═════ INFORMATION SUPPLIED
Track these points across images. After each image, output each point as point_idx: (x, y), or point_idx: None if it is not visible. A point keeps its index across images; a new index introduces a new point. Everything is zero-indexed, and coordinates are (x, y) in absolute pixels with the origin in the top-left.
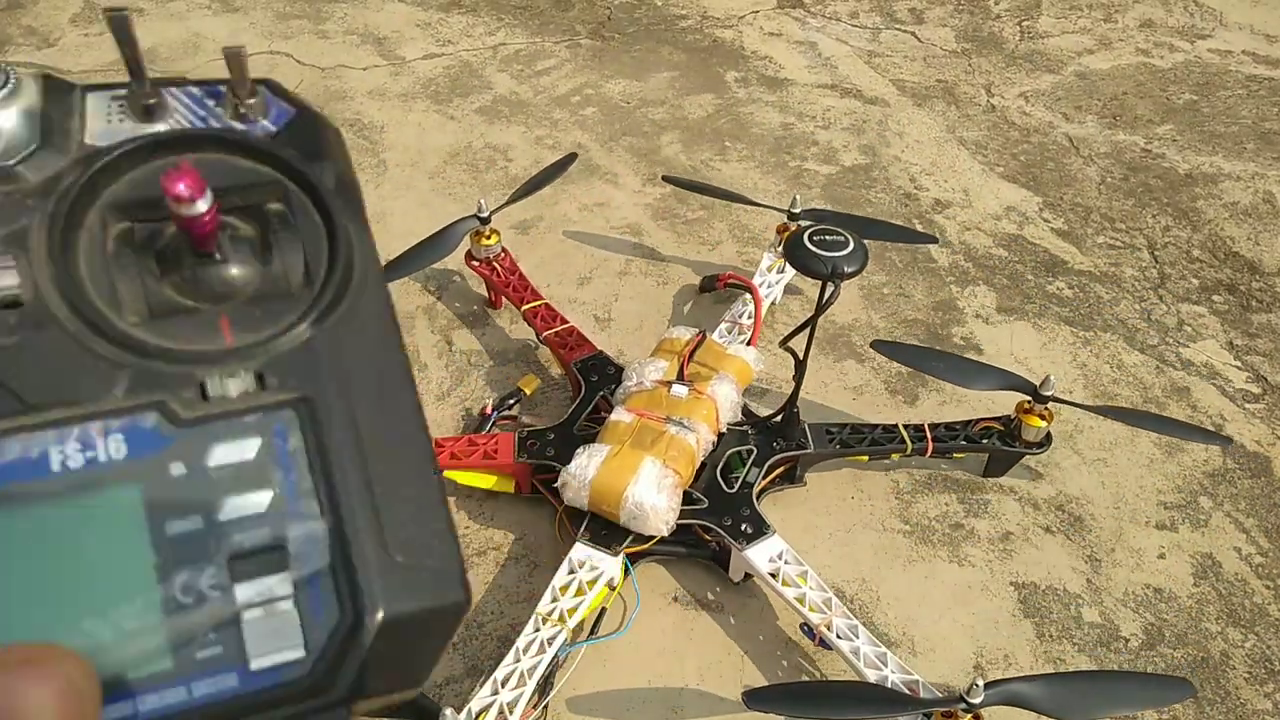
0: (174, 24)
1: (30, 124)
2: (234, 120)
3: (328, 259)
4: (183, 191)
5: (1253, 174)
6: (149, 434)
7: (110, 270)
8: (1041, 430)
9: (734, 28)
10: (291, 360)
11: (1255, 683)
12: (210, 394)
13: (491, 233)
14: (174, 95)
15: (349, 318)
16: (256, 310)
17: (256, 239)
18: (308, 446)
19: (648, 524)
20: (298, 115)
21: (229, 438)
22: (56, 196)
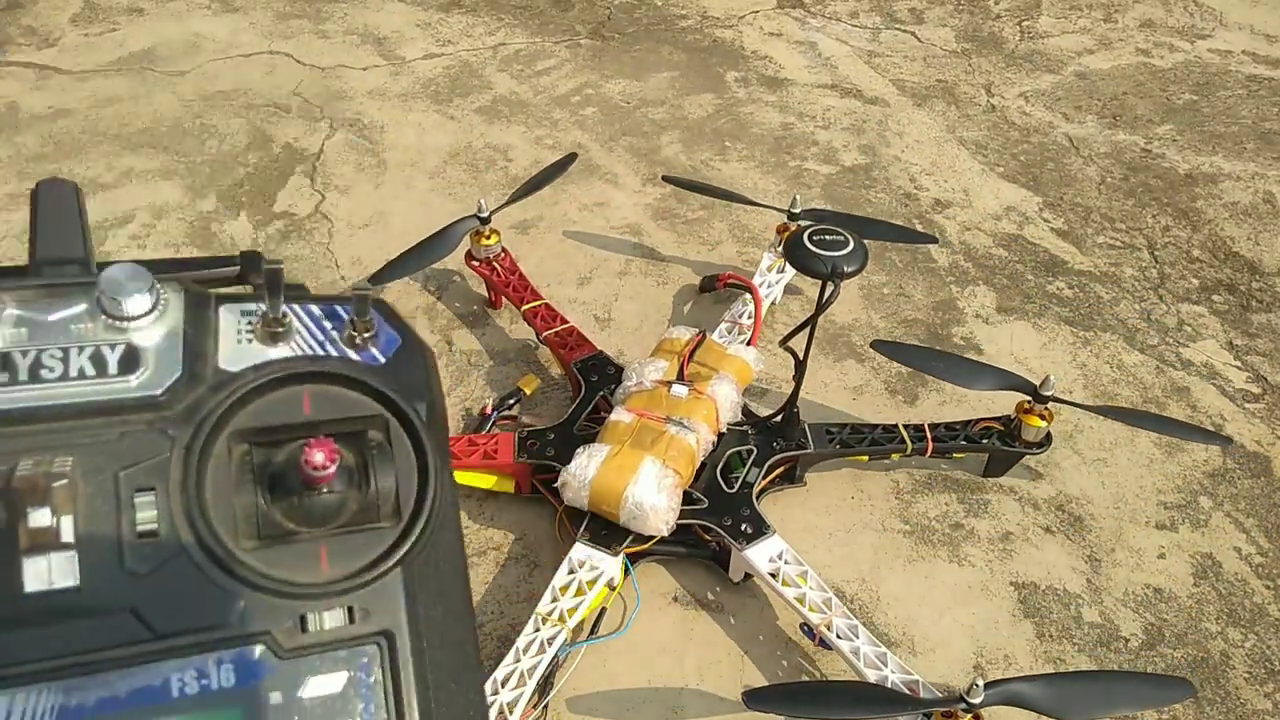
══════════
ASSIGNMENT: A word-for-word transcription of the entries above, free of images, is what is wanted.

RESPONSE BELOW:
Track these points across images. After each image, output each point as point_idx: (x, y), or point_idx: None if it is not visible. A point keeps its index across images; a new index introduces a new point. Everything is zero-indexed, and coordinates are (x, y) in absolute pixels with the origin in the top-left.
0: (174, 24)
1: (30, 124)
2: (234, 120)
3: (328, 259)
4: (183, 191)
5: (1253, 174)
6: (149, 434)
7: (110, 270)
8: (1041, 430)
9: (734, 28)
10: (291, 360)
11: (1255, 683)
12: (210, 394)
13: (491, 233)
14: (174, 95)
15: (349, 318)
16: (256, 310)
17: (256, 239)
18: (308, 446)
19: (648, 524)
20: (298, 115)
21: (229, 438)
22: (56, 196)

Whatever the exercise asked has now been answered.